RECORDS FOR THIS TASK:
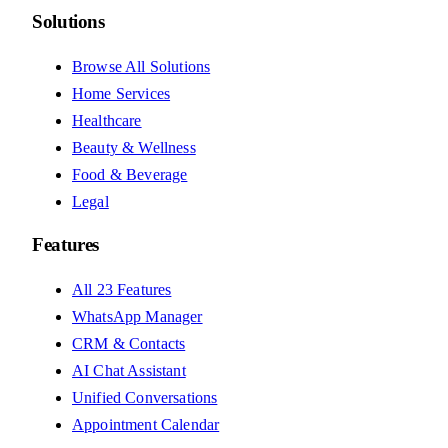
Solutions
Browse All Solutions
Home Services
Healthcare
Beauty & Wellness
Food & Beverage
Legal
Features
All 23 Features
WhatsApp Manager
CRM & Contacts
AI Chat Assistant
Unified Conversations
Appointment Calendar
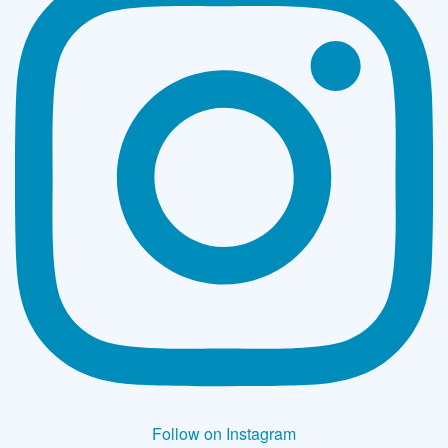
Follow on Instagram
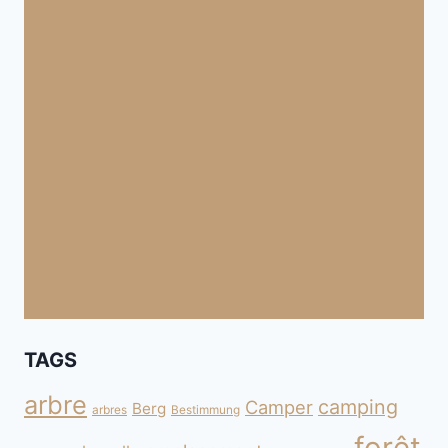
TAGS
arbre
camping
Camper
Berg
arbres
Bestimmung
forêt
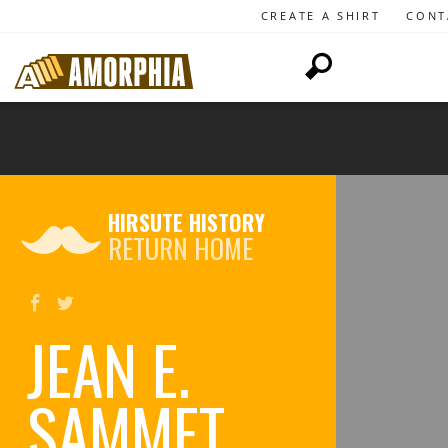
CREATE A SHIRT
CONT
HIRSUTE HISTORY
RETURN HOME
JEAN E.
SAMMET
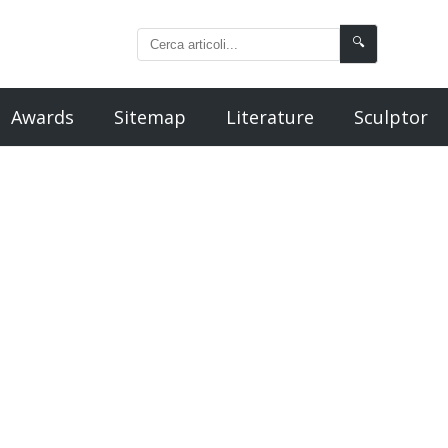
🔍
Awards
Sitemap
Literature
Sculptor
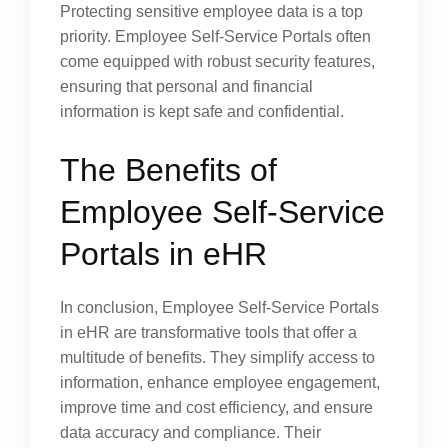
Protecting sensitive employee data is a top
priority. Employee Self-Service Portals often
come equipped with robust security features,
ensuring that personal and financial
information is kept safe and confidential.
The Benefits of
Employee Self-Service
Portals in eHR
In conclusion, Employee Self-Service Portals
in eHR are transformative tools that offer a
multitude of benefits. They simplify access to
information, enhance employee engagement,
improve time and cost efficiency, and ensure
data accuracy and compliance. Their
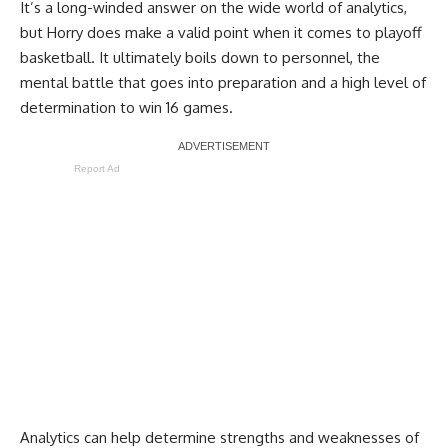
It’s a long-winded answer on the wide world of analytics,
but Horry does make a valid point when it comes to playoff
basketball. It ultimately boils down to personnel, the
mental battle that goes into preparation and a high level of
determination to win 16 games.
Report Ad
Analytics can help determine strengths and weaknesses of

TO DO: Scan the data above for the word "information", then copy every line that holds it.

RESULT:
information is kept safe and confidential.
information, enhance employee engagement,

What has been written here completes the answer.